## Problem to solve
Please extract every line of text from each of the entries below, copying each one word for word. Leave the pictures out of your answer.

## Stored items

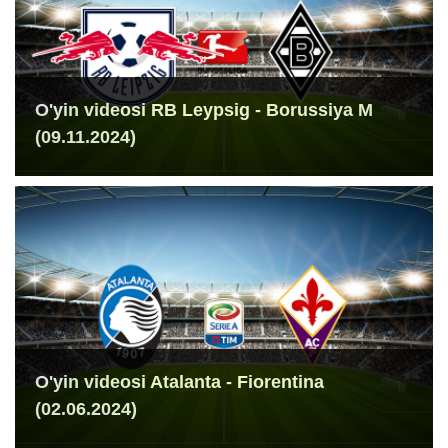
O'yin videosi RB Leypsig - Borussiya M
(09.11.2024)
O'yin videosi Atalanta - Fiorentina
(02.06.2024)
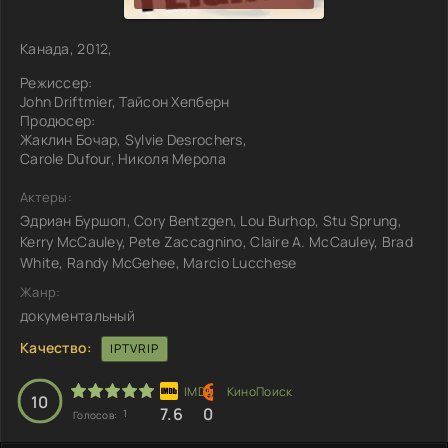
Канада, 2012,
Режиссер:
John Driftmier, Тайсон Хепберн
Продюсер:
Жаклин Бочар, Sylvie Desrochers,
Carole Dufour, Николя Мерола
Актеры:
Эдриан Буршоп, Cory Bentzgen, Lou Burhop, Stu Sprung,
Kerry McCauley, Pete Zaccagnino, Claire A. McCauley, Brad
White, Randy McGehee, Marcio Lucchese
Жанр:
документальный
Качество:
IPTVRIP
10
7.6
0
1
Голосов:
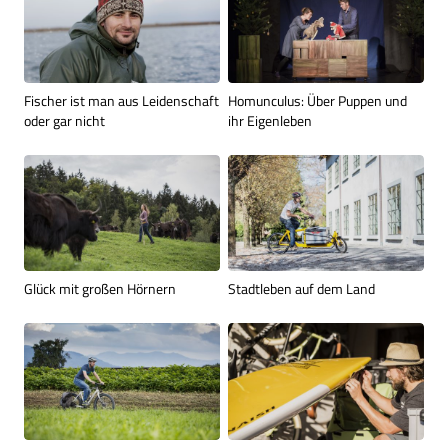
Fischer ist man aus Leiden­schaft
Homunculus: Über Puppen und
oder gar nicht
ihr Eigenleben
Glück mit großen Hörnern
Stadtleben auf dem Land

## Result for this exercise
O'yin videosi RB Leypsig - Borussiya M
(09.11.2024)
O'yin videosi Atalanta - Fiorentina
(02.06.2024)
Канада, 2012,
Режиссер:
John Driftmier, Тайсон Хепберн
Продюсер:
Жаклин Бочар, Sylvie Desrochers,
Carole Dufour, Николя Мерола
Актеры:
Эдриан Буршоп, Cory Bentzgen, Lou Burhop, Stu Sprung,
Kerry McCauley, Pete Zaccagnino, Claire A. McCauley, Brad
White, Randy McGehee, Marcio Lucchese
Жанр:
документальный
Качество:
IPTVRIP
10
7.6
0
1
Голосов:
Fischer ist man aus Leiden­schaft
Homunculus: Über Puppen und
oder gar nicht
ihr Eigenleben
Glück mit großen Hörnern
Stadtleben auf dem Land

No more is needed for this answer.